Kate Mills, fiction editor at Orion Publishing in the UK, admitted on Twitter that she turned down The Cuckoo’s Calling when it was submitted because “new crime novels are so hard to launch right now”. She might wish she had had a crystal ball but she was right. Although it gained some good reviews and sold as many in various formats including audiobook, as the first Harry Potter book did in a similar period when Ms Rowling was still unknown, it was a slow burn.

The decline of book chains such as Barnes & Noble and Borders makes it harder for publishers to exercise distribution power by pushing their favoured titles through marketing incentives. Rather than broadening their range, it has made them warier of taking risks on new authors on whom they will probably lose money. As their margins shrink and they face more competition, they rely more heavily on stars.

Indeed, there is less of a need for publishers to experiment. In a world of mass self-publishing, they can wait to find out what works – Fifty Shades of Grey being a prime example – before they sign up an author (the erotic trilogy topped the New York Times best-seller list as an e-book before landing a lucrative deal with Random House). The industry is bifurcating into the self-published minor leagues and the major leagues to which only those who have already proved themselves are recruited.

Music labels and book publishers traditionally used their privileged position to act like venture capitalists – making a number of bets on new acts, knowing that only a few would succeed. In their own way, they levelled out the payments to stars and unknowns by experimentally over-investing in innovative startups.

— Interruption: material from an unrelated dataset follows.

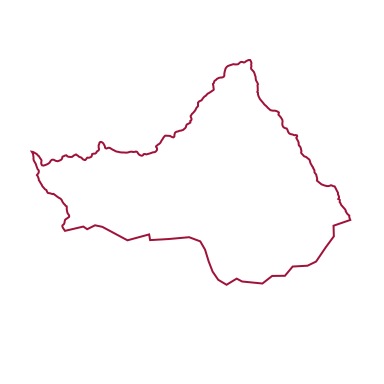 outline of Meghri, Syunik, Armenia, rotated 162°
{"feature_id": "60910142B6096064570676", "entity_name": "Meghri", "entity_type": "district", "adm_level": 2, "iso_a3": "ARM", "parent_name": "Armenia", "parent_adm1": "Syunik", "projection": "mercator", "projection_center": [46.294, 38.98], "detail": "fine", "context": "isolated", "style": "outline", "palette": "rose", "viewbox_px": 384, "rotation_deg": 162, "n_neighbors": 0, "source": "geoboundaries", "source_scale": "gbopen_adm2", "svg_char_len": 5999}
<svg xmlns="http://www.w3.org/2000/svg" viewBox="0 0 384 384"><g transform="rotate(162 192 192)"><path d="M324.8,194.3L306.0,192.7L303.2,189.0L294.5,190.3L288.1,186.6L268.3,166.0L245.9,164.9L246.7,159.2L228.8,154.5L208.7,149.9L199.4,142.5L197.4,133.1L197.6,120.8L197.0,109.9L194.2,100.4L187.8,93.1L176.3,95.8L172.0,91.4L153.3,83.2L141.7,87.4L129.5,83.6L119.3,90.0L104.9,86.2L95.5,87.5L81.7,98.2L70.8,106.0L67.8,116.2L50.1,116.5L50.2,117.9L50.2,118.7L50.1,119.9L49.7,121.0L50.8,122.7L51.2,123.7L51.5,124.9L51.8,126.1L51.5,126.8L51.7,127.9L52.1,129.0L52.4,129.6L52.9,130.8L53.3,131.7L54.2,133.9L54.2,135.4L54.7,136.7L53.9,138.7L54.3,139.7L55.0,140.2L53.9,141.2L53.6,142.3L53.9,144.7L53.4,146.2L53.9,148.7L54.1,150.4L54.6,153.2L56.0,154.0L57.0,155.0L57.8,155.5L58.7,155.4L60.1,155.4L61.8,155.9L64.3,157.5L66.5,159.3L68.9,163.0L69.6,164.1L69.6,164.6L68.9,165.6L68.7,167.5L68.7,168.7L68.5,169.9L68.8,171.1L69.3,172.2L69.4,173.1L69.0,174.2L68.9,175.5L69.4,176.9L69.2,178.0L69.7,179.0L69.9,180.5L70.3,182.0L70.4,183.6L70.3,184.8L70.3,186.0L70.6,187.0L71.2,187.8L72.6,190.0L74.2,191.2L74.6,191.9L75.2,193.3L76.0,194.9L76.0,195.9L75.3,197.0L75.0,200.1L75.1,201.5L75.4,202.3L75.9,203.1L75.8,204.5L75.3,206.1L75.4,207.5L76.1,211.2L75.2,212.0L74.7,212.6L74.7,213.4L75.3,213.8L76.0,214.2L76.7,214.2L77.3,214.5L78.1,215.2L79.0,215.9L79.9,216.3L80.7,216.9L81.5,217.8L81.7,218.5L82.0,219.8L82.0,221.6L82.3,223.1L83.2,223.6L84.4,224.6L85.3,226.1L85.3,227.0L85.3,228.1L84.7,229.8L84.0,231.3L83.8,232.7L84.1,234.1L84.4,235.4L85.5,238.0L85.9,238.8L84.8,240.8L85.3,241.4L85.7,242.0L86.6,242.8L87.6,243.5L88.5,243.9L89.9,244.3L91.1,245.0L92.0,245.5L92.6,246.4L93.0,247.2L93.5,248.0L94.0,248.8L94.3,249.7L94.6,250.2L95.1,251.2L95.7,252.1L96.3,253.3L96.7,254.6L97.1,255.5L98.6,259.2L98.8,260.2L99.1,262.5L99.1,264.6L98.7,265.5L98.6,266.1L99.0,267.0L98.5,267.6L98.1,268.0L97.9,269.0L97.6,269.8L97.0,271.9L96.8,273.1L96.5,273.6L95.9,274.1L96.1,275.9L96.3,276.9L96.6,278.5L96.4,280.1L95.9,282.1L96.0,284.0L95.9,285.5L96.1,287.3L97.6,290.5L97.5,291.8L96.6,293.3L96.4,294.8L95.6,296.3L95.6,297.9L95.9,299.5L97.3,300.0L98.8,299.9L100.1,299.7L101.3,299.2L101.9,299.1L102.8,299.2L103.8,300.0L104.9,300.5L105.8,300.5L106.9,300.1L107.9,299.6L108.8,299.3L109.9,299.5L111.0,299.8L111.9,300.2L113.2,300.8L117.3,300.8L119.0,300.7L120.2,300.3L121.8,299.2L123.7,296.4L124.7,294.5L125.4,292.5L126.3,291.8L127.5,291.6L128.4,291.7L129.7,292.1L131.4,292.2L132.4,292.0L133.2,291.9L134.8,291.1L136.1,290.8L136.8,290.1L137.3,289.3L137.9,288.6L138.7,288.3L138.8,287.8L138.9,286.9L139.0,285.7L139.3,284.7L139.4,283.8L139.7,282.6L140.6,282.2L145.2,280.9L146.7,280.7L148.1,279.9L149.3,279.2L150.5,279.0L152.8,277.7L153.9,276.7L155.0,276.2L156.1,276.1L157.1,276.0L158.7,275.1L158.9,274.2L159.4,272.9L159.6,272.0L160.3,271.4L161.5,270.9L162.2,270.1L163.7,268.7L164.8,267.9L166.7,266.8L167.9,266.3L169.0,265.3L169.8,264.7L170.0,263.9L169.9,263.4L169.8,262.1L170.1,261.0L170.6,260.5L171.8,260.0L171.8,259.1L172.2,258.5L174.5,258.0L175.7,257.9L176.7,257.3L177.3,256.3L177.9,255.5L178.8,254.8L179.9,254.4L181.2,253.8L182.4,253.8L183.6,253.8L184.3,254.0L185.0,254.1L186.6,253.9L187.6,254.1L188.8,254.0L189.7,253.7L190.2,253.1L190.7,252.4L191.2,251.4L191.4,250.6L192.0,250.0L192.7,249.7L193.6,250.1L194.7,251.1L195.4,252.0L197.4,252.9L198.4,253.2L199.5,253.7L200.3,253.8L201.2,253.3L202.1,252.7L203.1,251.9L203.8,251.2L204.6,250.7L205.6,249.8L206.5,248.9L207.0,248.5L208.2,247.9L209.7,247.6L210.5,247.2L211.9,246.6L212.1,246.5L212.2,245.9L212.1,245.6L211.8,244.8L211.8,244.4L212.0,243.6L212.3,242.9L212.8,242.4L213.9,241.7L214.6,241.5L215.6,241.5L216.4,241.7L217.3,241.8L219.6,241.7L222.6,241.8L223.9,241.9L224.4,242.2L225.0,242.7L225.8,242.9L226.4,242.9L226.9,242.3L227.7,242.0L228.4,242.0L229.2,242.4L230.3,243.3L230.9,244.2L231.4,245.5L231.7,246.8L232.0,247.3L232.9,247.8L233.9,247.8L234.9,248.1L235.6,248.2L236.6,248.9L238.2,249.3L239.0,249.4L240.9,249.4L242.9,249.9L244.0,250.4L247.3,251.6L248.7,252.3L249.5,252.9L250.6,253.4L252.1,254.4L252.9,255.4L254.0,256.4L255.4,257.9L256.0,258.8L257.0,259.6L257.9,259.9L259.1,259.8L259.9,259.8L260.5,260.2L261.0,261.0L260.8,262.0L260.8,262.9L261.3,265.6L261.9,266.7L262.8,267.6L263.8,267.9L264.9,267.3L265.1,266.7L265.7,266.0L266.4,265.3L266.5,264.7L266.9,263.6L267.1,262.8L267.1,261.7L267.5,260.9L268.4,260.3L270.1,259.9L270.6,259.1L271.9,258.5L272.6,258.5L273.3,258.8L274.2,258.9L275.2,258.9L275.5,258.3L276.1,257.6L276.6,256.8L277.4,256.5L278.9,256.4L280.0,256.6L280.8,257.0L281.3,256.9L282.8,255.8L283.6,255.4L284.3,255.6L284.8,256.1L285.5,256.6L286.1,257.7L286.6,258.9L287.5,259.6L288.5,260.4L289.1,261.5L290.1,262.7L290.5,263.4L291.3,263.6L292.1,263.3L293.0,263.3L295.0,262.5L296.3,262.7L297.3,263.1L298.6,263.7L299.5,264.4L300.1,265.7L301.0,265.9L301.9,265.9L302.7,265.7L303.5,265.7L304.2,265.6L304.8,264.7L305.6,263.6L306.3,263.2L307.5,262.9L309.0,262.8L310.4,262.8L310.9,263.2L311.8,263.6L313.6,265.4L314.4,265.8L315.5,265.9L316.9,265.2L318.4,263.9L319.8,263.4L321.4,263.1L323.0,263.0L325.1,263.0L326.4,263.8L326.6,264.6L326.5,266.1L326.1,267.0L325.4,268.4L325.4,269.3L325.8,270.4L326.6,273.5L327.2,274.3L327.9,276.0L329.3,277.6L330.9,279.3L331.9,279.8L331.4,277.6L332.0,274.0L332.4,272.9L332.7,271.6L332.7,270.7L332.4,269.3L332.2,268.4L331.9,266.9L331.9,265.6L331.9,263.9L331.8,262.8L331.8,261.4L331.2,260.3L331.2,259.2L331.9,257.7L333.1,256.8L334.3,256.0L333.9,255.0L333.8,254.1L333.7,252.2L334.0,250.5L333.5,248.8L333.2,247.2L332.7,245.3L332.5,243.6L331.7,241.9L331.1,240.2L329.9,238.9L329.8,237.4L329.5,235.9L329.0,235.4L327.7,234.8L326.9,234.3L326.0,233.6L325.2,233.1L324.2,233.0L323.7,232.1L322.9,231.1L321.7,229.3L320.3,227.5L319.1,226.3L318.4,224.6L318.2,222.6L317.5,220.4L316.8,219.2L316.5,218.0L315.6,217.1L315.9,215.8L316.4,214.6L316.7,212.8L316.9,210.6L316.6,209.3L316.2,208.2L316.2,207.1L316.6,206.3L318.4,205.7L321.1,204.9L322.2,203.4L322.9,201.9L323.8,201.0L325.5,200.3L325.9,199.6L325.9,198.4L325.7,197.2L325.2,195.6L324.8,194.3Z" fill="none" stroke="#9f1239" stroke-width="2"/></g></svg>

The digital era is less protected. Mr Godrich believes Spotify’s royalties to minor artists are “just not right” – it pays a tiny amount each time a song is streamed so a band has to be very popular before it makes much money. But the way in which it splits the royalty pool is arguably fairer than in the old world, because each artist is rewarded on actual performance.

Mr Anderson believed the 80/20 rule would “lose its bite” in the digital world because sales would be allocated more evenly between hits and niche products, and artists could make a bigger profit on fewer sales as distribution costs fell. In practice, the outcome is highly meritocratic and extremely unequal.

It is early to declare, in the words of internet entrepreneur David Galbraith (no relation to Robert), that “the long tail is wrong”. But superstar economics are thriving – just ask Ms Rowling.